Podmioty zaangażowane

Jednym ze sposobów, w jaki partie mogą promować własne programy i idee, jest wykorzystanie podmiotów afiliowanych tj. fundacji i stowarzyszeń. W Stanach Zjednoczonych, gdzie finansowanie z budżetu państwa kampanii wyborczych jest mocno ograniczone, w grę wchodzą pieniądze zbierane dla komitetu kandydata, dla partii oraz dla Komitetów Działalności Politycznej (Political Action Committee). PAC stanowi podmiot, którego celem jest wspieranie kandydatów oraz ich inicjatyw ustawodawczych, a z drugiej strony zwalczanie poglądów przeciwnych i polityków opowiadających się za nimi. O ile działalność i finansowanie PAC podlega limitacji (PAC może otrzymać rocznie maksymalnie kwotę $5 tys. od pojedynczego obywatela oraz wydatkować taką samą kwotę na kampanię jednego kandydata w jednych wyborach), to podmioty zwane Supar-PAC nie są związane takimi ograniczeniami. Wynika to z dwóch orzeczeń z 2010 roku: Citizens United v. Federal Election Commission wydanym przez Sąd Najwyższy oraz SpeechNOW.org v FEC rozpatrywanym przez Sąd Apelacyjny Dystryktu Kolumbia. Powołując się na Pierwszą Poprawkę do Konstytucji Sądy orzekły, że nie można ograniczać prawa korporacjom, związkom zawodowym oraz innym podmiotom prawa do włączania się w kampanię, jeśli nie promują bezpośrednio kandydata. Na podobnych zasadach funkcjonują grupy 527 oraz grupy 501(c)(4) (nazwy pochodzą od numeru przepisu podatkowego), czyli organizacje non-profit walczące m.in. o prawo do posiadania broni (National Rifle Association of America), ochronę środowiska (Sierra Club) czy prawa mniejszości afro-amerykańskiej (The National Association for the Advancement of Colored People). Teoretyczne nie włączają się one w agitację wyborczą, ale praktycznie atakują zawzięcie kandydatów niepodzielających ich poglądów.

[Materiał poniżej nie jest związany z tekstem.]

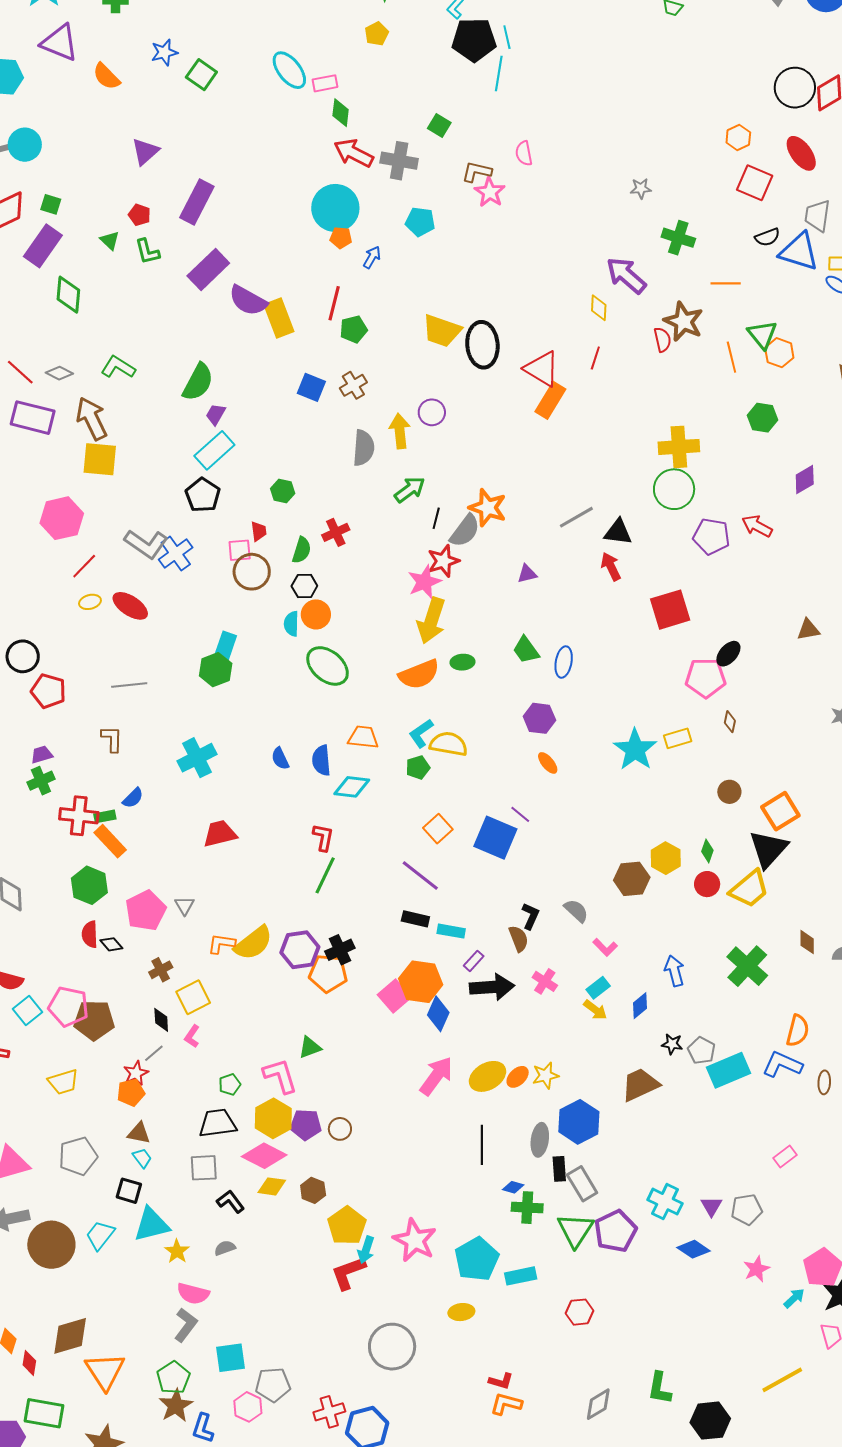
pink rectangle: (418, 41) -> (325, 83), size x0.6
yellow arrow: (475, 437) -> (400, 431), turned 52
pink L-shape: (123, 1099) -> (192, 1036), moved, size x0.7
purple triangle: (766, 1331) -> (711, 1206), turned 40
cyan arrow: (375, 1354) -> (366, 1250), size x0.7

Skoro kampanie wyborcze podlegają amerykanizacji, prawdopodobnie i w omijaniu prawa wzór będziemy czerpać zza oceanu. Już dziś możemy obserwować zaangażowanie fundacji, stowarzyszeń czy prywatnych przedsiębiorstw, które wspomagają pewne inicjatywy, mniej lub bardziej skorelowane z wydarzeniami politycznymi. Konstytucja RP gwarantuje wolność tworzenia i działania związków zawodowych, stowarzyszeń, ruchów obywatelskich i fundacji (art. 12), wolność działalności gospodarczej (art. 20) oraz wolność wyrażania poglądów, pozyskiwania i rozpowszechniania informacji (art. 54 ust 1). Oddzielenie kampanii społecznych realizowanych przez te podmioty a podejmowanych kwestii w kampaniach wyborczych może przysparzać problemy, a ocena tego zjawiska może być w przyszłości rozstrzygana przez Trybunał Konstytucyjny.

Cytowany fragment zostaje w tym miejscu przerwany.